Федор Титов срывается со скамейки; он словно кипит, подвижный и быстрый, как ртуть. Пробегает по комнате, круто завернув у стены, втискивает руки в карманы и – застывает.
– Что ты скажешь на это? – негромко спрашивает Семенов.
– К черту! – Голос Титова срывается на крик. – Ничего не хочу говорить! – Он не сразу – запутался стиснутыми кулаками – вырывает руки из карманов, сучит в воздухе пальцами. – Это же мелочь! Ты понимаешь, мелочь!

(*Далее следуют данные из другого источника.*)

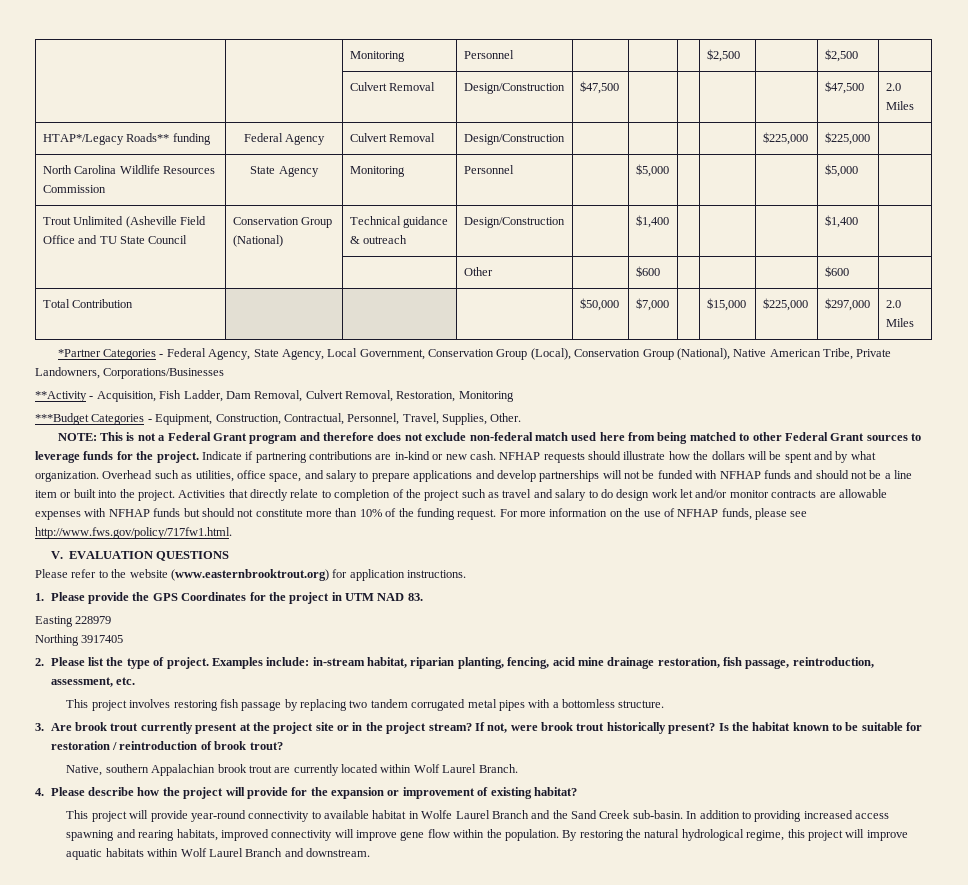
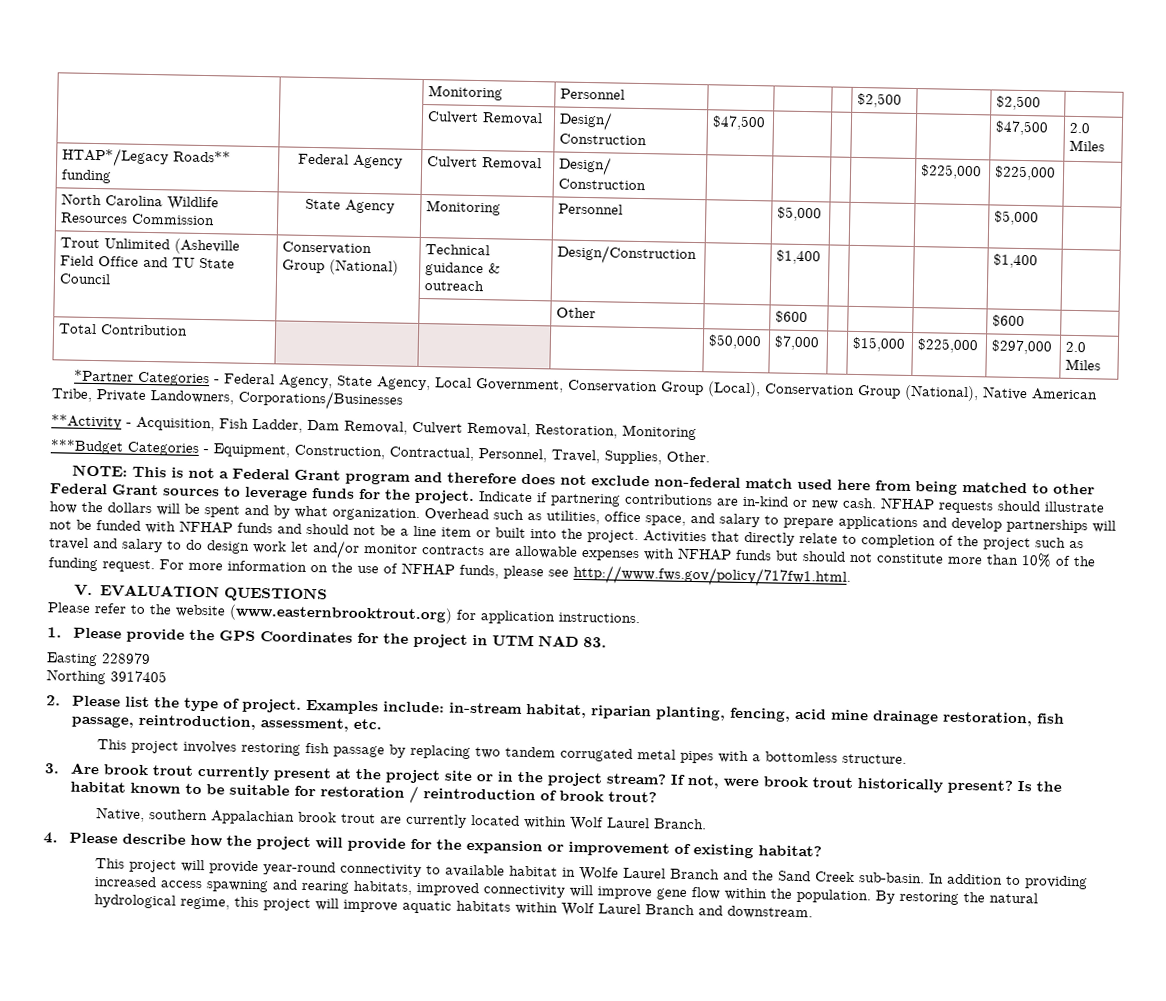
[463,83,565,94] Design/Construction -> [559,111,614,131] [559,133,648,146] Design/ Construction
[463,134,565,145] Design/Construction -> [558,156,613,176] [558,178,647,191] Design/ Construction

Его крик странен, непонятен для людей, спокойно сидящих в комнате, и поэтому бригадир Семенов, заталкивая расческу в целлулоидовый футлярчик, поясняет:
– Титов опять не выбрал в деляне тонкомерные хлысты… Это третий случай! Оплата за трелевку произведена не будет…
Лесозаготовитель с красивым лицом – механик Валентин Семенович Изюмин – половинкой лица выглядывает из-за книги, но затем сызнова принимается за чтение. Лежащий на скамейке Михаил Силантьев круто, тягуче выгибается – зевает.
– Действительно, мелочь! – говорит он. – Подумаешь, десять хлыстов не выбрал! В Глухой Мяте леса на всю матушку Расею хватит!.. Ты, бригадир, лучше об ужине позаботься. Кишка кишке протокол пишет.
Ободренный поддержкой Силантьева, молчанием Гава и Бережкова, запрятанной за книгу улыбкой механика Изюмина, Федор Титов трагически потрясает руками.
– Придираешься зря к человеку, Семенов! Кирюху из себя выламываешь! Не пройдет этот номер! Деньги ты мне уплатишь! – надрывно кричит он.
– Деньги не уплачу! – спокойно отвечает бригадир.
– А надо уплатить! – звонко произносит Силантьев, рывком сбрасывая ноги на пол. – Мы, бригадир, рабочие права знаем… Походили по белу свету, не таких начальников видали! – мечтательно, но чуть с издевкой продолжает он. – Всяких начальников видели, разных калибров… Ты не по карману должен Титова бить, а воспитывать.
– Это так, как говорится… – изумленно полуоткрывает рот Никита Федорович.
– Уплатишь, уплатишь! – грозится Федор Титов, все еще бегая по комнате, и вдруг натыкается на Георгия Ракова. Он сразу опадает мускулами под сатиновой рубахой, останавливается, точно налетел на стену. Георгий Раков надменно, презрительно щурится на него, сидит будто изваянный из камня и все ждет, когда фотограф щелкнет затвором.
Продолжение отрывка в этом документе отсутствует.